TASK INSTRUCTIONS: Nothing outside the range below should be printed. Output exactly the lines from the line with "9. Client and" to the line with "- A New encrypted-by-default", both included.

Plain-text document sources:

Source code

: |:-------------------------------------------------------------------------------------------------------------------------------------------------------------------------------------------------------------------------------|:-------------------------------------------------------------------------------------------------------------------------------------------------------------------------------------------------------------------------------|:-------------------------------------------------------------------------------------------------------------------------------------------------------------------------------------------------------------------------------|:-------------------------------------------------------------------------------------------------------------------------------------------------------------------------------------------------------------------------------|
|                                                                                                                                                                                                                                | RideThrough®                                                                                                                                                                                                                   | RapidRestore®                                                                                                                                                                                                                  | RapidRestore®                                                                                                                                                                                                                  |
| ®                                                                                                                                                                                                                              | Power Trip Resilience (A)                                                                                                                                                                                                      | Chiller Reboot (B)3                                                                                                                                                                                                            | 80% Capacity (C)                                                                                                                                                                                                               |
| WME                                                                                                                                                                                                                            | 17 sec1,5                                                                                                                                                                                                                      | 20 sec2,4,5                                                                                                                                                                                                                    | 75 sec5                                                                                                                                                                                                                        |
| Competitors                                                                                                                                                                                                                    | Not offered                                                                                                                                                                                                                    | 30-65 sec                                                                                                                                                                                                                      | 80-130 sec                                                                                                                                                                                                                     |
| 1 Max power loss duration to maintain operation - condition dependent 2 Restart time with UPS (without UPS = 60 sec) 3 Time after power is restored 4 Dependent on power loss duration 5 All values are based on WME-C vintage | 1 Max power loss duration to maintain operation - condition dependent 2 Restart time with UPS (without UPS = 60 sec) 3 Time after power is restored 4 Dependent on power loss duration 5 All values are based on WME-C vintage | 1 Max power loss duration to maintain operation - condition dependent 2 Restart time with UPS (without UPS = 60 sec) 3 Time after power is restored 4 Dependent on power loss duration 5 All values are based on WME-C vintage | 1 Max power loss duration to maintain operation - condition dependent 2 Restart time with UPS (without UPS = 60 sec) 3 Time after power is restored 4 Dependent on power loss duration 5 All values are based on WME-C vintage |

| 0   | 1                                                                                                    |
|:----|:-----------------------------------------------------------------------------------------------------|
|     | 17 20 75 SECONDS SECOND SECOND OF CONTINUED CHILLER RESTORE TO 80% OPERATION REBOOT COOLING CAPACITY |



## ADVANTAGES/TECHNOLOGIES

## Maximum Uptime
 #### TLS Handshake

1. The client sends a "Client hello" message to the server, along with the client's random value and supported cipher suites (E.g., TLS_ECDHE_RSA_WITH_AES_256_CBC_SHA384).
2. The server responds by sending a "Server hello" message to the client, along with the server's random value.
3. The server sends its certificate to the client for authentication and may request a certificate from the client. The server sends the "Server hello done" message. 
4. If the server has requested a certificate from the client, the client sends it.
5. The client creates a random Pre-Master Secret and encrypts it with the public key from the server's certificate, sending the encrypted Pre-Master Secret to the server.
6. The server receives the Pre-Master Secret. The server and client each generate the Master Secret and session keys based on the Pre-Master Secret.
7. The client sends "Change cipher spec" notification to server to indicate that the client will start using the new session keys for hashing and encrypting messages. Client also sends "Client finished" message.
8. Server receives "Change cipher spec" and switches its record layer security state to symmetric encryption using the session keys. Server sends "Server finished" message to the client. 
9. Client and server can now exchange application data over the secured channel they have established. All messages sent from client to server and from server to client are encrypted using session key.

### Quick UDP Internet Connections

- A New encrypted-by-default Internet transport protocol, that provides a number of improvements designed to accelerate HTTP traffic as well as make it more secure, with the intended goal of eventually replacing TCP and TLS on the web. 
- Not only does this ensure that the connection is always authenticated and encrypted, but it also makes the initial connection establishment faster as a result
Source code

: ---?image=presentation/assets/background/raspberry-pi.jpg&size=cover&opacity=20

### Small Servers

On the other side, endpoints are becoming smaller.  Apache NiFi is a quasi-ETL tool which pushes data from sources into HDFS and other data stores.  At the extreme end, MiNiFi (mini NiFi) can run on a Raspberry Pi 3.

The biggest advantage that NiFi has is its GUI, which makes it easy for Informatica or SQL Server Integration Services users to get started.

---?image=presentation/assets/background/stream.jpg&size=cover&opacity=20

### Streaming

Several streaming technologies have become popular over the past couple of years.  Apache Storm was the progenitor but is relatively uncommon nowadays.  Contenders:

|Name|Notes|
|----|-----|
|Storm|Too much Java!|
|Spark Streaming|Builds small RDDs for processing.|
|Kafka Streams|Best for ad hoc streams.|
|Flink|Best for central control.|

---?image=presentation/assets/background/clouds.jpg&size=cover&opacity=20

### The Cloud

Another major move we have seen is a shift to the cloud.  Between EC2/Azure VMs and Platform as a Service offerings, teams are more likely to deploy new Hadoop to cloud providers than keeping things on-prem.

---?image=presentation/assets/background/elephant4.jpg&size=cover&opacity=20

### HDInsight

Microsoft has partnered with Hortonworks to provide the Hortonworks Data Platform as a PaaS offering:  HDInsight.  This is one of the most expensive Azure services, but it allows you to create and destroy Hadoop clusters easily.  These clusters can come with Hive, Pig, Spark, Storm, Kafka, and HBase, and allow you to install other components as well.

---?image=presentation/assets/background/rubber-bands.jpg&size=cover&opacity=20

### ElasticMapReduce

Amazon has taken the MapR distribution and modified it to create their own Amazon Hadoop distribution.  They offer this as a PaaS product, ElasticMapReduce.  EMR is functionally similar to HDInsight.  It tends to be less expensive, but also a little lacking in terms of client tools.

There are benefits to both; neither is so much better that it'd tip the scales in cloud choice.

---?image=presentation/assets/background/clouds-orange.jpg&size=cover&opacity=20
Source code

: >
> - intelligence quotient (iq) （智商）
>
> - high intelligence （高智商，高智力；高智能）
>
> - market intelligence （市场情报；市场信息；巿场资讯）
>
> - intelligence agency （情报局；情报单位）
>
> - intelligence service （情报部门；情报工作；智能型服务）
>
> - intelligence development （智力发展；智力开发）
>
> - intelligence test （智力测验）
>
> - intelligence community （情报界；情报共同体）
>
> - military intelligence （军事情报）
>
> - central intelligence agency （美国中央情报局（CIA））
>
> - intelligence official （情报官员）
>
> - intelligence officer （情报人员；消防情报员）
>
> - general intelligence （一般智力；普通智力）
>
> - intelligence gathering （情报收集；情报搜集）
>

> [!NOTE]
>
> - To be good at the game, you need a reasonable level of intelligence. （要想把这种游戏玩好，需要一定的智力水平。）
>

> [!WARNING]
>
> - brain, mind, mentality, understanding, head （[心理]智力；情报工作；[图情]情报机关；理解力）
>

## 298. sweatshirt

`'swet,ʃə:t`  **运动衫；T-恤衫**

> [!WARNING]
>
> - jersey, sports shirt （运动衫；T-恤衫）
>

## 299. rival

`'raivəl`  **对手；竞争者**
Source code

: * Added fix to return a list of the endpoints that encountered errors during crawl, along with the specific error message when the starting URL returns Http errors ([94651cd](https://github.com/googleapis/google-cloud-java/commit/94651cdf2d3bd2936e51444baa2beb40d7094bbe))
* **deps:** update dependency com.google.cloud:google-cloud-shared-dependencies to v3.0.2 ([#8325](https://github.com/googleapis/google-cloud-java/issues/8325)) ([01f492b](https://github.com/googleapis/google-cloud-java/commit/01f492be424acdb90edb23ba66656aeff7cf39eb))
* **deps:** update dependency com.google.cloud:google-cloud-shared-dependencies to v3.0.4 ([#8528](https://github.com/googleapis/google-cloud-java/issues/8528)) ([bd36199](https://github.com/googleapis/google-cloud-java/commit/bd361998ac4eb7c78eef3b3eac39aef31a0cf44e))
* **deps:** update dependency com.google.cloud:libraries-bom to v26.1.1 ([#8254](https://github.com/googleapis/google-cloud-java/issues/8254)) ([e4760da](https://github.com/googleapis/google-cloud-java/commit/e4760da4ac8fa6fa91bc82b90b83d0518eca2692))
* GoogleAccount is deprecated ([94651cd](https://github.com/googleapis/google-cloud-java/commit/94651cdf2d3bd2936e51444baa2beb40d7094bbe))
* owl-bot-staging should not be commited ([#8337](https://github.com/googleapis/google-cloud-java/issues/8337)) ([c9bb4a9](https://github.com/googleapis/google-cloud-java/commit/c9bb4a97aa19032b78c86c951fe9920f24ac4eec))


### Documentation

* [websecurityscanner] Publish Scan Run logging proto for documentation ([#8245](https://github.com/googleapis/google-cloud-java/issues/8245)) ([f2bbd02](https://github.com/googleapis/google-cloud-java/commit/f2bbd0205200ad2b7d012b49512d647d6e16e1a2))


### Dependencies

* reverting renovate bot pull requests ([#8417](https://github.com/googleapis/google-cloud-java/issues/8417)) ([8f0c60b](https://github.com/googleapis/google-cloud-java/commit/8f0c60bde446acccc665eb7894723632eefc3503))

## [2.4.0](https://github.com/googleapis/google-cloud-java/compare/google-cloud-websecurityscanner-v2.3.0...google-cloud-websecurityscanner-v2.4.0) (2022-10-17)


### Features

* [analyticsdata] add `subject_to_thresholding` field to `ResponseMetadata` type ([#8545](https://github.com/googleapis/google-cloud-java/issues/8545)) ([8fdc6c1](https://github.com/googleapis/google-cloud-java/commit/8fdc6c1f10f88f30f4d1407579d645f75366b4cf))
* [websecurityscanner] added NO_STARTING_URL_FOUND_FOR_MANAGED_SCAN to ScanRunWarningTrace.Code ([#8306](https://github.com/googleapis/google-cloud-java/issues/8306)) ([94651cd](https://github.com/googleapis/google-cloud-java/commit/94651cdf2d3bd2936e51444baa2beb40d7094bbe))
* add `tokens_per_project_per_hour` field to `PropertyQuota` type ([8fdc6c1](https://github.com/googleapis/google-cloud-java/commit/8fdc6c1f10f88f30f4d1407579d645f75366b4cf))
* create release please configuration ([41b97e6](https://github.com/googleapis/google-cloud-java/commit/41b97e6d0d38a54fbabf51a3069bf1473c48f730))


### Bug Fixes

OUTPUT OF THE TASK:
9. Client and server can now exchange application data over the secured channel they have established. All messages sent from client to server and from server to client are encrypted using session key.

### Quick UDP Internet Connections

- A New encrypted-by-default Internet transport protocol, that provides a number of improvements designed to accelerate HTTP traffic as well as make it more secure, with the intended goal of eventually replacing TCP and TLS on the web. 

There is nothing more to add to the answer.